At Madeira, we hold dear to the notions of respect for others, of compassion and kindness; we know that as a community we flourish because we are so diverse, and though I know we can always do better, we strive to be inclusive and to understand and respect everyone's viewpoints. We don't accept or promote bigotry, racism, Nazism or any action or words that intentionally demean any person, race, religion, identity, or political persuasion. At Madeira, we are all about Swing sisters and ring sisters, red and white teams that compete in fun with each other, and lifetime friendships that transcend all differences. And we need to make sure that we stick to our core values to make us stronger in our sisterhood and better human beings.

As we begin this new school year, I also want to highlight a few of the exciting new adventures awaiting you. You may not be aware that as seniors get ready to leave, we seek their feedback about their experience. And, believe it or not, we do listen. So, when the class of 2017 told us we had too many rules by making several changes to allow you to have more say, especially in aspects of residential life. Your student government will be calling on you to help them as they lead us through this year, which is a year to build a truly joyous and fun-filled community. Adults will be taking on different responsibilities to allow them to participate in and sponsor more activities around campus, and student leaders will take on more visible and active roles in residential and community life. Weekend activities have also been restructured, but to make them really work for you, they will require your help, your participation, and your constant feedback.

After the success of our maker space and Fab Lab last year, we have added more offerings in robotics, and through the initiative of Maria Lyons, one of your classmates, we will have our first competitive robotics team at Madeira this year. Do stay tuned for the details on how to participate. Last, but definitely not least, and, most exciting, we are expecting to be able to renovate at least one of the Maynard dorms this coming summer, thanks to the generosity of alumnae donors.

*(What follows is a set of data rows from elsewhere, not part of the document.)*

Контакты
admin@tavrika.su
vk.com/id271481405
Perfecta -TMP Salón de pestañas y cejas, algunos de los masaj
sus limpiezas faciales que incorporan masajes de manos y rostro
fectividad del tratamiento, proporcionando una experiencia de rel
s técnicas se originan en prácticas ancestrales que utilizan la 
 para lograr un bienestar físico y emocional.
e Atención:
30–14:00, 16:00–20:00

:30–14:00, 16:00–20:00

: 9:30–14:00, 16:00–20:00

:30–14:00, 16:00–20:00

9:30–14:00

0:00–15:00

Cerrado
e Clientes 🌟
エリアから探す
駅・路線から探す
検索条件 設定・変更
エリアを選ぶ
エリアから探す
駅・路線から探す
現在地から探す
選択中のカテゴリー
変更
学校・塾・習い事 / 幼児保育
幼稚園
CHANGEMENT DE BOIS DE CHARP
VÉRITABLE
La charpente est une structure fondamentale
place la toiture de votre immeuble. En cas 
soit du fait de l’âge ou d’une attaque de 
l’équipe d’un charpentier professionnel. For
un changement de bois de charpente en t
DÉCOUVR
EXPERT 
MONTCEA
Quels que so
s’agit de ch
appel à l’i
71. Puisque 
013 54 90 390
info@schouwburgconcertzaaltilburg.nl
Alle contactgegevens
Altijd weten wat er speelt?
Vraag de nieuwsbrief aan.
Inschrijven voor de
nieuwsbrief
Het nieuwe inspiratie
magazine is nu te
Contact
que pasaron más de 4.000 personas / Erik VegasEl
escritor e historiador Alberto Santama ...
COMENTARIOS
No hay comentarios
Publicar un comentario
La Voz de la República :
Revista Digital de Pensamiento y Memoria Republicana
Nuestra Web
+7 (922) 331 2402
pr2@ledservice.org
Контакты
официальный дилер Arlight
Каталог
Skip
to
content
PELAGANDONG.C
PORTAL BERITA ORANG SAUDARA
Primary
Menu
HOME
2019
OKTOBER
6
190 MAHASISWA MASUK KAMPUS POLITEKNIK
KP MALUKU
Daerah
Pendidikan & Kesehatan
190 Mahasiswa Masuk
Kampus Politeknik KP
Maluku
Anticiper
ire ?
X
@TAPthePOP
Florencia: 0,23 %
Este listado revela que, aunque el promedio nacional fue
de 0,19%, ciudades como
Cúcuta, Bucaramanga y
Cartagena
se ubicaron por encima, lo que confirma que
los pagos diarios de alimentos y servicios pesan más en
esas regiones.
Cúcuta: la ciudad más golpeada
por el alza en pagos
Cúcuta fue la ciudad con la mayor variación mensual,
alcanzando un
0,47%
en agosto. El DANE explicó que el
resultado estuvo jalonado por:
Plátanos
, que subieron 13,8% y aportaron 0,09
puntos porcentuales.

A speech from your head of school would not be complete without my offering advice for the year. Remember you are all here to learn, to think, to question, and to formulate your own ideas. Take full advantage of the privilege of an education, as not everyone has it. Keep balance in your lives. Work hard, but give yourselves time to play and have fun along the way. Take time to laugh-it's the best antidote to stress. Look after yourselves and treat yourself with kindness: eat balanced meals; sleep at least seven hours a day, exercise. Use your devices sparingly and make sure you give yourself time to connect face to face with people. Don't always take things at face value, and don't be afraid of dissenting when you don't agree with someone else; however, do so respectfully. Some special advice for all the seniors: enjoy every day and every moment. This is your last year, so savor our Madeira traditions, keep them alive, be courageous and realistic, and above all, make wise choices. To all of you: have a wonderful year, full of learning and joy, and most of all, show you care by sticking to our community values.

 Go forth, Madeira girls. This year is for you to shape and make into a great year.